- Text shown

........

Trainer PAD-234A constantly lit up LEDs - need troubleshooting assistance

dl324

Joined Mar 30, 2015
12,931
FYI Pin 1 at 0V, and Pin 2 at 2.5v, the spares seem to jump around irratically between 0-1V on one side and 0v on the other.
The spare inverters have their inputs grounded so the outputs should be around 5V. I'll download a 74HC04 datasheet to see what logic HI should be.
 

Thread Starter

Beave2012

Joined Oct 17, 2015
18
The output seems a little low, but the LED is off so it may be okay. Connect one of the toggle switches (the ones with the paddles), apply 5V (switch up), and measure voltages on that inverter again.
Pin 13 is now at 5V, and pin 12 is at 3.5V. Shouldn't that have been one at 0 and the other at 5?

........

- Tasks and exercises
[1] In the trainer troubleshooting thread, what are the inputs of the spare inverters connected to?
[2] Carry on the trainer troubleshooting thread, picking up right after its final line.

- Data shown
........

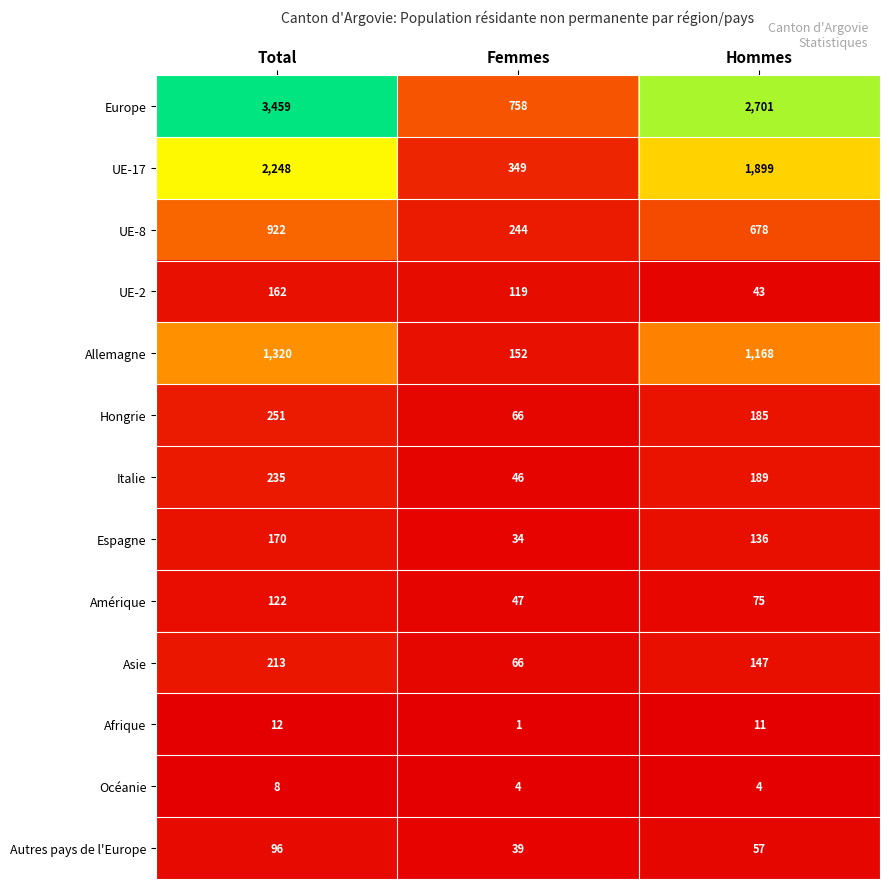

List the labels in order of Hongrie value, largest first.

Total, Hommes, Femmes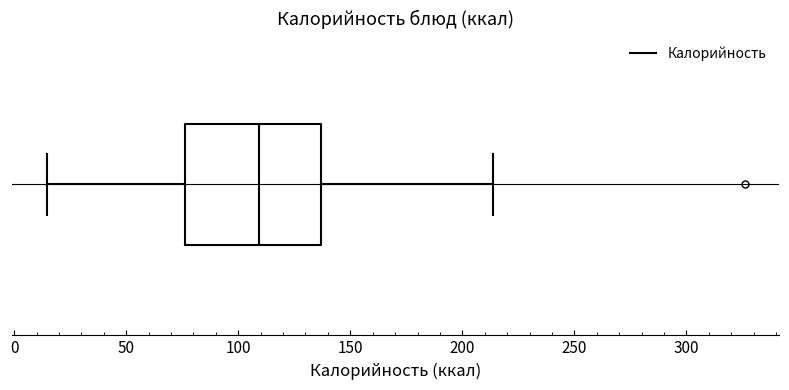

Read this box plot against the x-axis: the position of the median line, the range covered by the box, and the ends of both whiskers. The values are not printed on the chart, so give them approximately, as read against the axis.

median 110, box 75 to 135, whiskers 15 to 215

........

- Set of answers
[1] The inputs of the spare inverters are grounded.

[2]
Thread Starter

Beave2012

Joined Oct 17, 2015
18
The spare inverters have their inputs grounded so the outputs should be around 5V. I'll download a 74HC04 datasheet to see what logic HI should be.
Spare inverter (pin 8 and 9 on U3) show 0V on 9, but irratic 0-1V on pin 8. On u4 the spares (8 and 9 again) show 0V on pin 9, and 60mv on pin 8. This is all provided that my diagram for pinout is correct (1 top left and works around counter clockwise)
 

Thread Starter

Beave2012

Joined Oct 17, 2015
18
Measure the voltage on pins 1 and 10 on RN1.
All pins 1-10 on RN1 at 5V

RN4 & RN5 are currently 0V across the entire resistor however.

RN3 - Pins 1-3 5v, 4-10 0V

Getting to be too late and got work in the morning. I will have to continue this en devour tomorrow. Thank you dl324, you've been of great help today! Sorry I can't continue tonight. I'll check on this tomorrow.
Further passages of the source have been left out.